→ Consegna:
Converti tutte le voci qui sotto in una tabella Markdown con le colonne «Numero» e «Riga», omettendo le righe vuote e le immagini.

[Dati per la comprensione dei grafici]
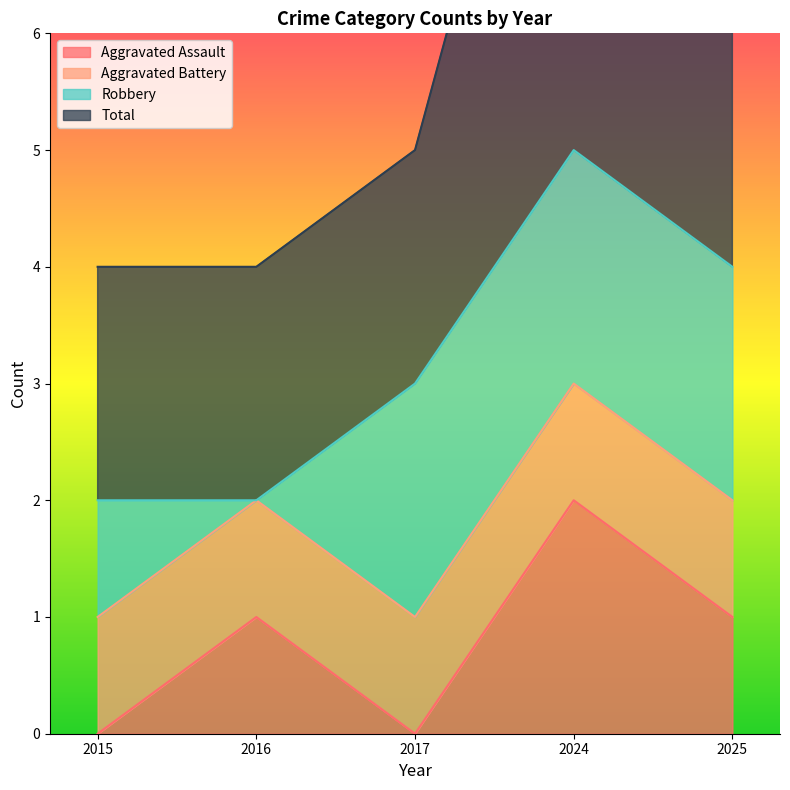

What is the value of the Aggravated Assault point at the 2nd from the left?

1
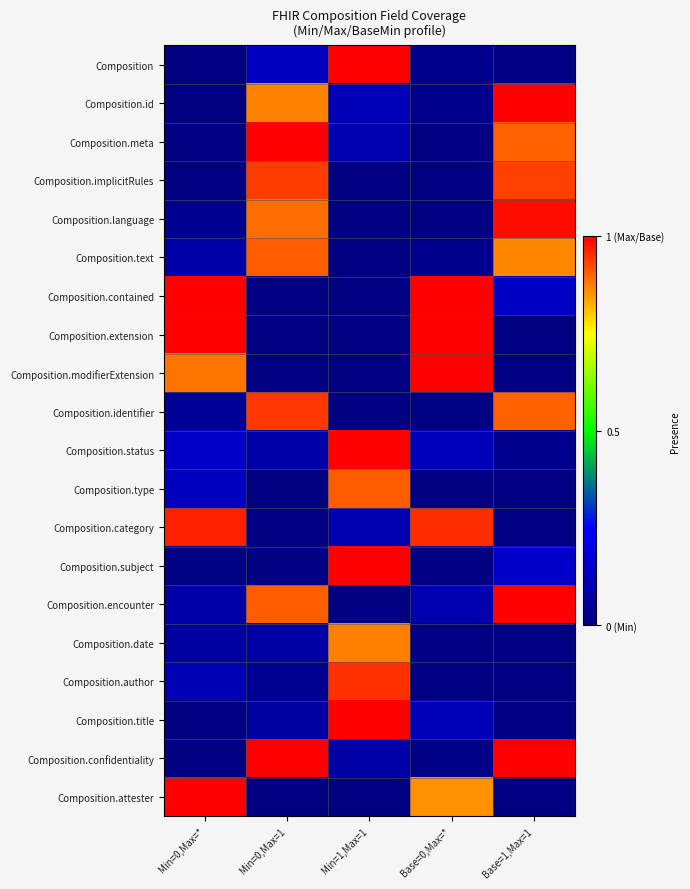

Reading left to right, list all the values displayed in this chart.

Composition: Min=0,Max=*=0.0	Min=0,Max=1=0.1	Min=1,Max=1=1.0	Base=0,Max=*=0.0	Base=1,Max=1=0.0
Composition.id: Min=0,Max=*=0.0	Min=0,Max=1=0.9	Min=1,Max=1=0.1	Base=0,Max=*=0.0	Base=1,Max=1=1.0
Composition.meta: Min=0,Max=*=0.0	Min=0,Max=1=1.0	Min=1,Max=1=0.1	Base=0,Max=*=0.0	Base=1,Max=1=0.9
Composition.implicitRules: Min=0,Max=*=0.0	Min=0,Max=1=0.9	Min=1,Max=1=0.0	Base=0,Max=*=0.0	Base=1,Max=1=0.9
Composition.language: Min=0,Max=*=0.0	Min=0,Max=1=0.9	Min=1,Max=1=0.0	Base=0,Max=*=0.0	Base=1,Max=1=1.0
Composition.text: Min=0,Max=*=0.1	Min=0,Max=1=0.9	Min=1,Max=1=0.0	Base=0,Max=*=0.0	Base=1,Max=1=0.9
Composition.contained: Min=0,Max=*=1.0	Min=0,Max=1=0.0	Min=1,Max=1=0.0	Base=0,Max=*=1.0	Base=1,Max=1=0.1
Composition.extension: Min=0,Max=*=1.0	Min=0,Max=1=0.0	Min=1,Max=1=0.0	Base=0,Max=*=1.0	Base=1,Max=1=0.0
Composition.modifierExtension: Min=0,Max=*=0.9	Min=0,Max=1=0.0	Min=1,Max=1=0.0	Base=0,Max=*=1.0	Base=1,Max=1=0.0
Composition.identifier: Min=0,Max=*=0.0	Min=0,Max=1=0.9	Min=1,Max=1=0.0	Base=0,Max=*=0.0	Base=1,Max=1=0.9
Composition.status: Min=0,Max=*=0.1	Min=0,Max=1=0.1	Min=1,Max=1=1.0	Base=0,Max=*=0.1	Base=1,Max=1=0.0
Composition.type: Min=0,Max=*=0.1	Min=0,Max=1=0.0	Min=1,Max=1=0.9	Base=0,Max=*=0.0	Base=1,Max=1=0.0
Composition.category: Min=0,Max=*=1.0	Min=0,Max=1=0.0	Min=1,Max=1=0.1	Base=0,Max=*=1.0	Base=1,Max=1=0.0
Composition.subject: Min=0,Max=*=0.0	Min=0,Max=1=0.0	Min=1,Max=1=1.0	Base=0,Max=*=0.0	Base=1,Max=1=0.1
Composition.encounter: Min=0,Max=*=0.1	Min=0,Max=1=0.9	Min=1,Max=1=0.0	Base=0,Max=*=0.1	Base=1,Max=1=1.0
Composition.date: Min=0,Max=*=0.1	Min=0,Max=1=0.1	Min=1,Max=1=0.9	Base=0,Max=*=0.0	Base=1,Max=1=0.0
Composition.author: Min=0,Max=*=0.1	Min=0,Max=1=0.0	Min=1,Max=1=0.9	Base=0,Max=*=0.0	Base=1,Max=1=0.0
Composition.title: Min=0,Max=*=0.0	Min=0,Max=1=0.1	Min=1,Max=1=1.0	Base=0,Max=*=0.1	Base=1,Max=1=0.0
Composition.confidentiality: Min=0,Max=*=0.0	Min=0,Max=1=1.0	Min=1,Max=1=0.1	Base=0,Max=*=0.0	Base=1,Max=1=1.0
Composition.attester: Min=0,Max=*=1.0	Min=0,Max=1=0.0	Min=1,Max=1=0.0	Base=0,Max=*=0.9	Base=1,Max=1=0.0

→ Risultato:
| Numero | Riga |
|---|---|
| 1 | What is the value of the Aggravated Assault point at the 2nd from the left? |
| 2 | 1 |
| 3 | Reading left to right, list all the values displayed in this chart. |
| 4 | Composition: Min=0,Max=*=0.0	Min=0,Max=1=0.1	Min=1,Max=1=1.0	Base=0,Max=*=0.0	Base=1,Max=1=0.0 |
| 5 | Composition.id: Min=0,Max=*=0.0	Min=0,Max=1=0.9	Min=1,Max=1=0.1	Base=0,Max=*=0.0	Base=1,Max=1=1.0 |
| 6 | Composition.meta: Min=0,Max=*=0.0	Min=0,Max=1=1.0	Min=1,Max=1=0.1	Base=0,Max=*=0.0	Base=1,Max=1=0.9 |
| 7 | Composition.implicitRules: Min=0,Max=*=0.0	Min=0,Max=1=0.9	Min=1,Max=1=0.0	Base=0,Max=*=0.0	Base=1,Max=1=0.9 |
| 8 | Composition.language: Min=0,Max=*=0.0	Min=0,Max=1=0.9	Min=1,Max=1=0.0	Base=0,Max=*=0.0	Base=1,Max=1=1.0 |
| 9 | Composition.text: Min=0,Max=*=0.1	Min=0,Max=1=0.9	Min=1,Max=1=0.0	Base=0,Max=*=0.0	Base=1,Max=1=0.9 |
| 10 | Composition.contained: Min=0,Max=*=1.0	Min=0,Max=1=0.0	Min=1,Max=1=0.0	Base=0,Max=*=1.0	Base=1,Max=1=0.1 |
| 11 | Composition.extension: Min=0,Max=*=1.0	Min=0,Max=1=0.0	Min=1,Max=1=0.0	Base=0,Max=*=1.0	Base=1,Max=1=0.0 |
| 12 | Composition.modifierExtension: Min=0,Max=*=0.9	Min=0,Max=1=0.0	Min=1,Max=1=0.0	Base=0,Max=*=1.0	Base=1,Max=1=0.0 |
| 13 | Composition.identifier: Min=0,Max=*=0.0	Min=0,Max=1=0.9	Min=1,Max=1=0.0	Base=0,Max=*=0.0	Base=1,Max=1=0.9 |
| 14 | Composition.status: Min=0,Max=*=0.1	Min=0,Max=1=0.1	Min=1,Max=1=1.0	Base=0,Max=*=0.1	Base=1,Max=1=0.0 |
| 15 | Composition.type: Min=0,Max=*=0.1	Min=0,Max=1=0.0	Min=1,Max=1=0.9	Base=0,Max=*=0.0	Base=1,Max=1=0.0 |
| 16 | Composition.category: Min=0,Max=*=1.0	Min=0,Max=1=0.0	Min=1,Max=1=0.1	Base=0,Max=*=1.0	Base=1,Max=1=0.0 |
| 17 | Composition.subject: Min=0,Max=*=0.0	Min=0,Max=1=0.0	Min=1,Max=1=1.0	Base=0,Max=*=0.0	Base=1,Max=1=0.1 |
| 18 | Composition.encounter: Min=0,Max=*=0.1	Min=0,Max=1=0.9	Min=1,Max=1=0.0	Base=0,Max=*=0.1	Base=1,Max=1=1.0 |
| 19 | Composition.date: Min=0,Max=*=0.1	Min=0,Max=1=0.1	Min=1,Max=1=0.9	Base=0,Max=*=0.0	Base=1,Max=1=0.0 |
| 20 | Composition.author: Min=0,Max=*=0.1	Min=0,Max=1=0.0	Min=1,Max=1=0.9	Base=0,Max=*=0.0	Base=1,Max=1=0.0 |
| 21 | Composition.title: Min=0,Max=*=0.0	Min=0,Max=1=0.1	Min=1,Max=1=1.0	Base=0,Max=*=0.1	Base=1,Max=1=0.0 |
| 22 | Composition.confidentiality: Min=0,Max=*=0.0	Min=0,Max=1=1.0	Min=1,Max=1=0.1	Base=0,Max=*=0.0	Base=1,Max=1=1.0 |
| 23 | Composition.attester: Min=0,Max=*=1.0	Min=0,Max=1=0.0	Min=1,Max=1=0.0	Base=0,Max=*=0.9	Base=1,Max=1=0.0 |